The new breakout boards are here! Ten shrink-wrapped bundles of 10. Parts should be here today too, or maybe tomorrow. Will be a long weekend :-)
I got the E20 to E1 adapter working, and updated the design files in the 9th's entry. The 10K resistor goes to pin *4* of the 38-pin connector, not pin *2*.
For another project I'm working on, I had to figure out how to reprogram the FLASH from within the RX, using GCC. I'm sharing the test program in case anyone wants an example of how to define a function that runs in RAM instead of ROM with gcc. Note: this assumes your runtime copies all your initialized data to RAM (it should) and that your data section is called ".data". The code is specific to my os-board and it's runtime, but should be adaptable.
My attempt at an E20 to E1 adapter (R0E000200CKA00) to use an E20 emulator with a target that has only an E1 connector. At the moment, it's not working, but I have a real one on the way (finally) to compare against.
Updates: Since the abve, I've tried two changes to make it "work". I disconnected the E20 pin 12 as the manual doesn't show it as connected (the RSK board does). I've also installed a 10K resistor between MD0 and gnd, as the real adapter has one. Neither have resulted in success, but I haven't ruled out software problems.
Yesterday I built up the electronics on the breakout, and today I added all the headers. It all works!
Finishing up another project, this one will be part of a motor control experiment. It's an RX breakout board that supports both 144 and 100 pin devices, and both E1 and gRX programming. I have a separate motor power board which has an MCU interface, and I'll be testing it with various MCU boards I have (r8c, m16c, rx). This board is for the RX tests, but I added a few things to make it more generically useful.
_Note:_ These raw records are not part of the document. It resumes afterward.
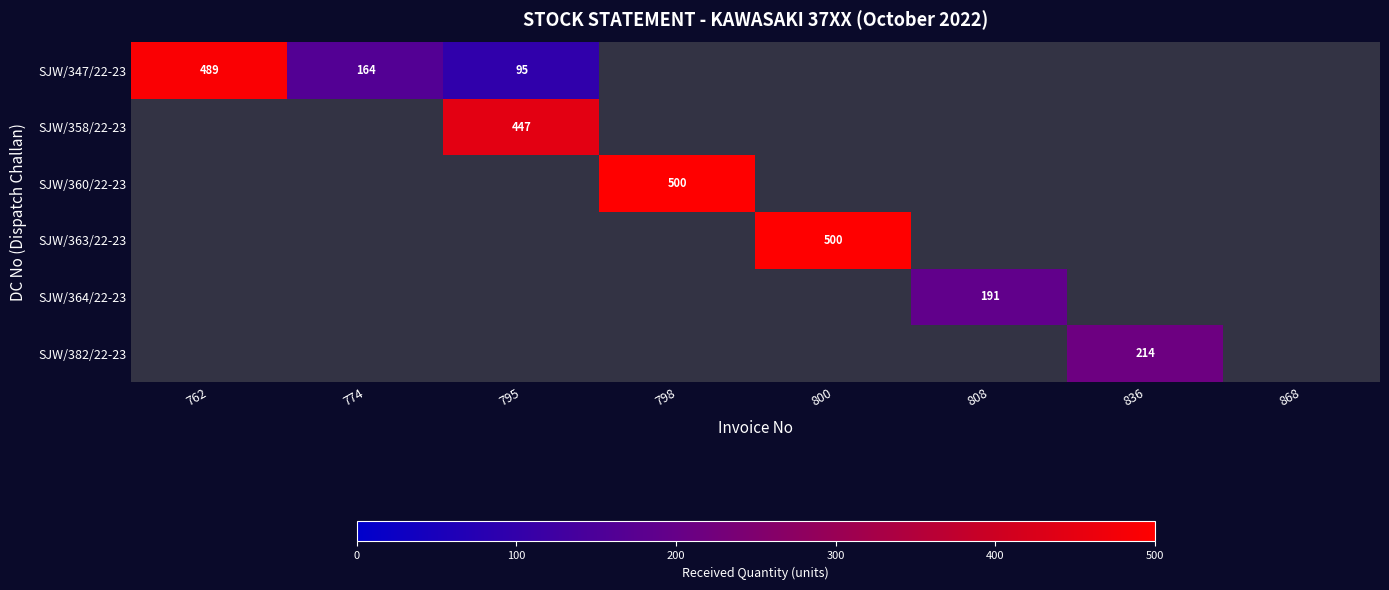

Which category has the lowest value across all series?

795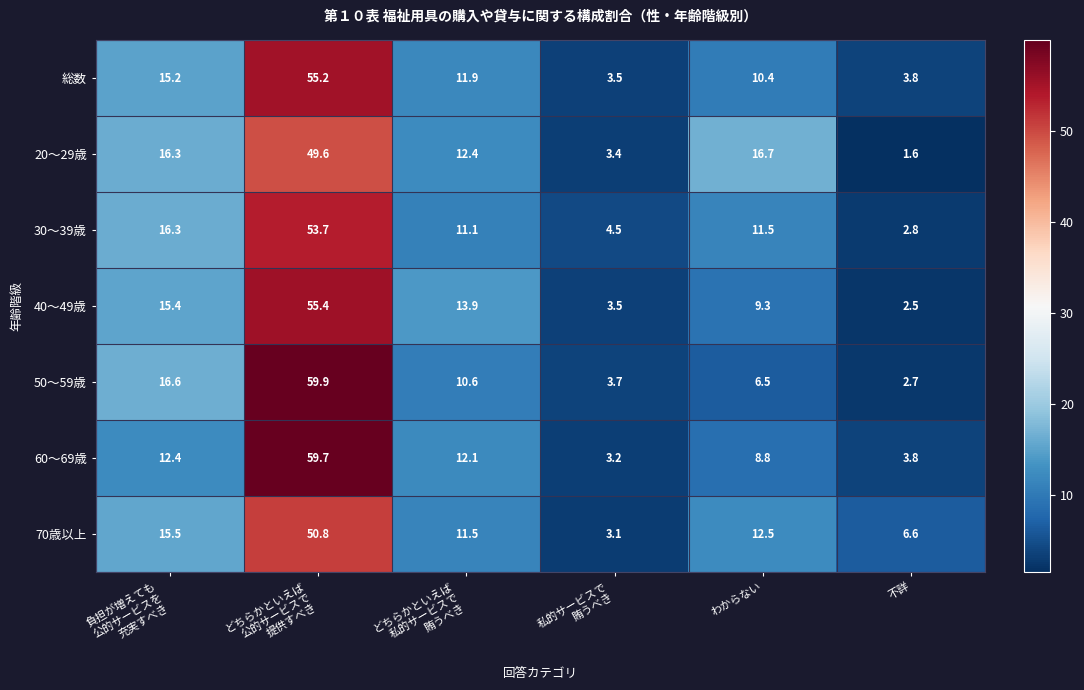

At which category does the chart reach its peak across all series?

どちらかといえば
公的サービスで
提供すべき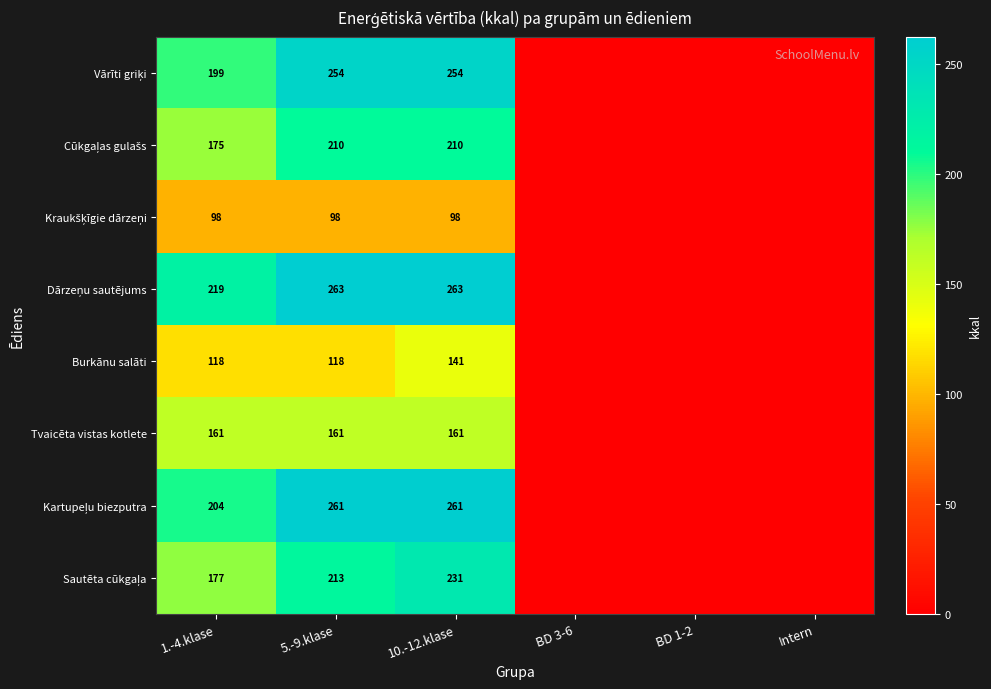

What is the spread (max minus min) of values at 1.-4.klase?

121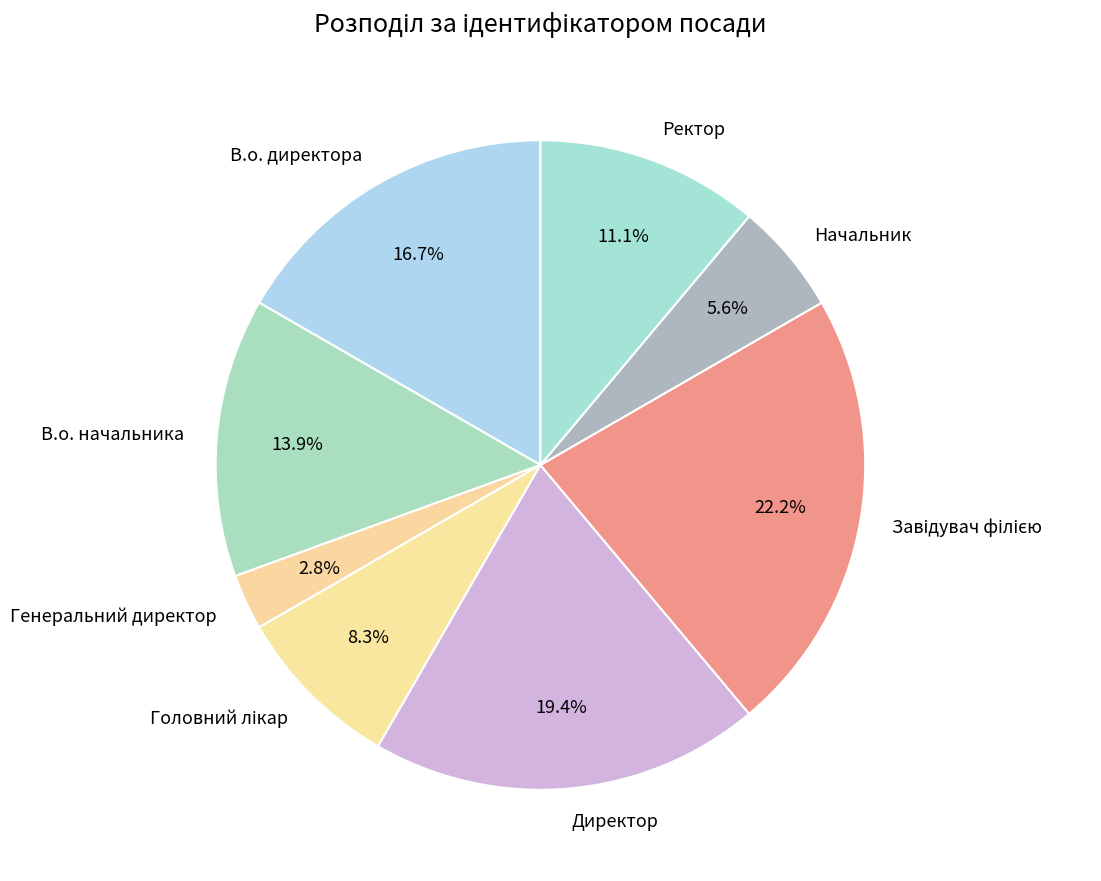

Does В.о. начальника account for over 50% of the chart?

No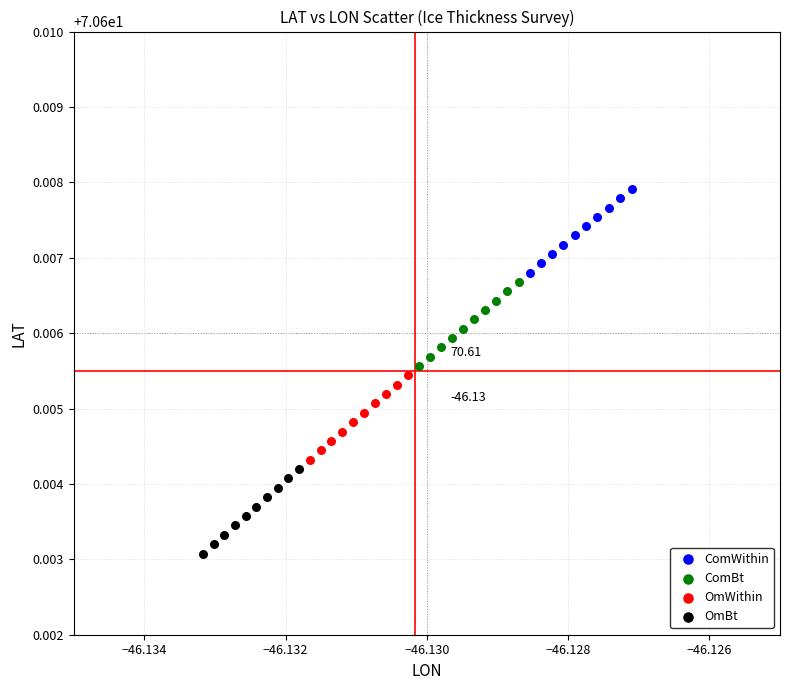

Which series contains the highest Y value?

ComWithin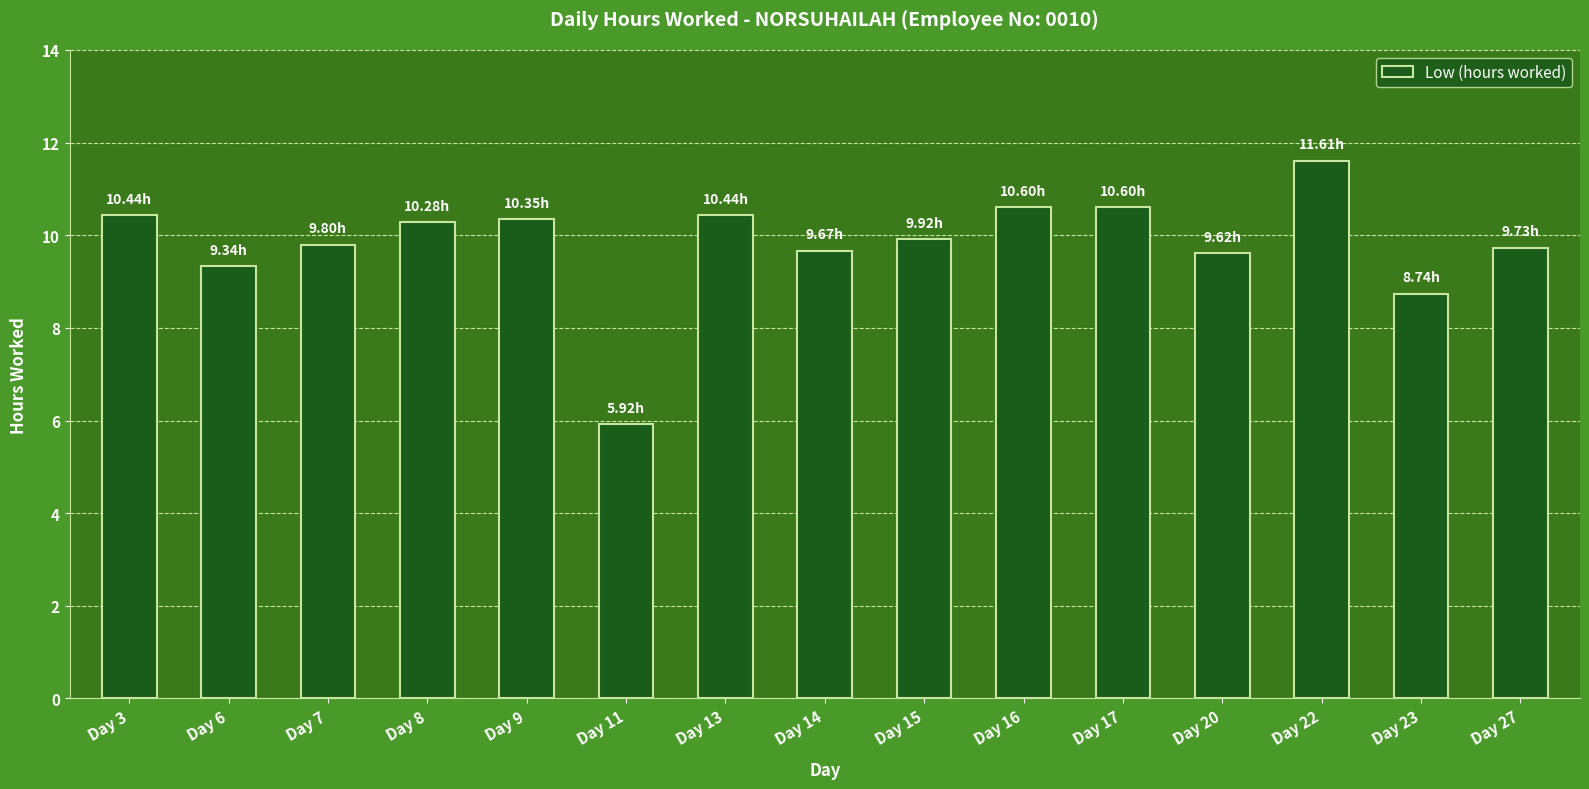

How many bars are there in total?

15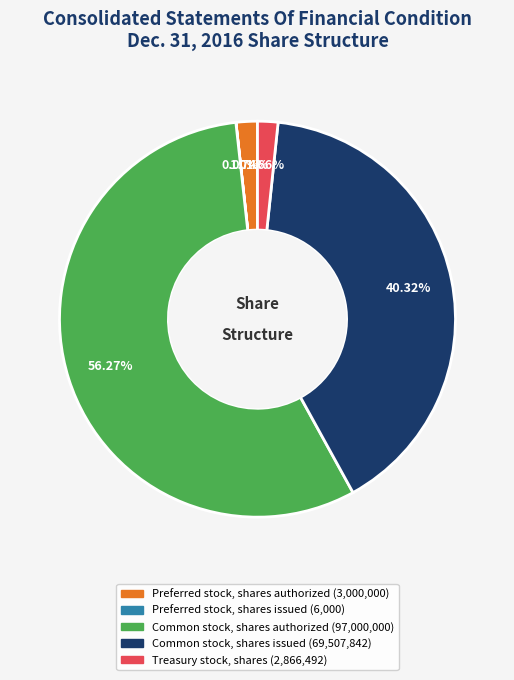

Combined, do Preferred stock, shares authorized and Common stock, shares authorized account for over 50%?

Yes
HA! It took me a while, but I got my goal of 1027x768 working.
800x600 worked just fine, but 1024x768 wouldn't lock with the monitor.
Turned out I needed to add another pipeline stage on the TMDS output
channel to get the timing to work (specifically, I latched the TMDS
encoder outputs so they had more time to work).
First time I got a video image off the RX board! It's only 640x480 and it's not reading data from the RX chip yet, but it's giving a valid DVI signal :-)
I created a separate page for my RX/62N-based operating system development board.
This is my first RX board. Since the chips are hard to come by, I designed a carrier for the chip that plugs into whatever board I'm using. The carrier has all the bypass caps, although the eval board has them too, and the sockets on the eval board are cheaper and easier to get than the RX chip.
I use USB adapters to program all my Renesas parts, the RX is no exception. These boards plug into the E8/E1 connector on the RX board and give it a USB interface compatible with my programming software.
This first image demonstrates why I always solder in the male headers
when I get an eval board. My logic analyzer plugs directly into
those, so it's very handy for watching multiple signals.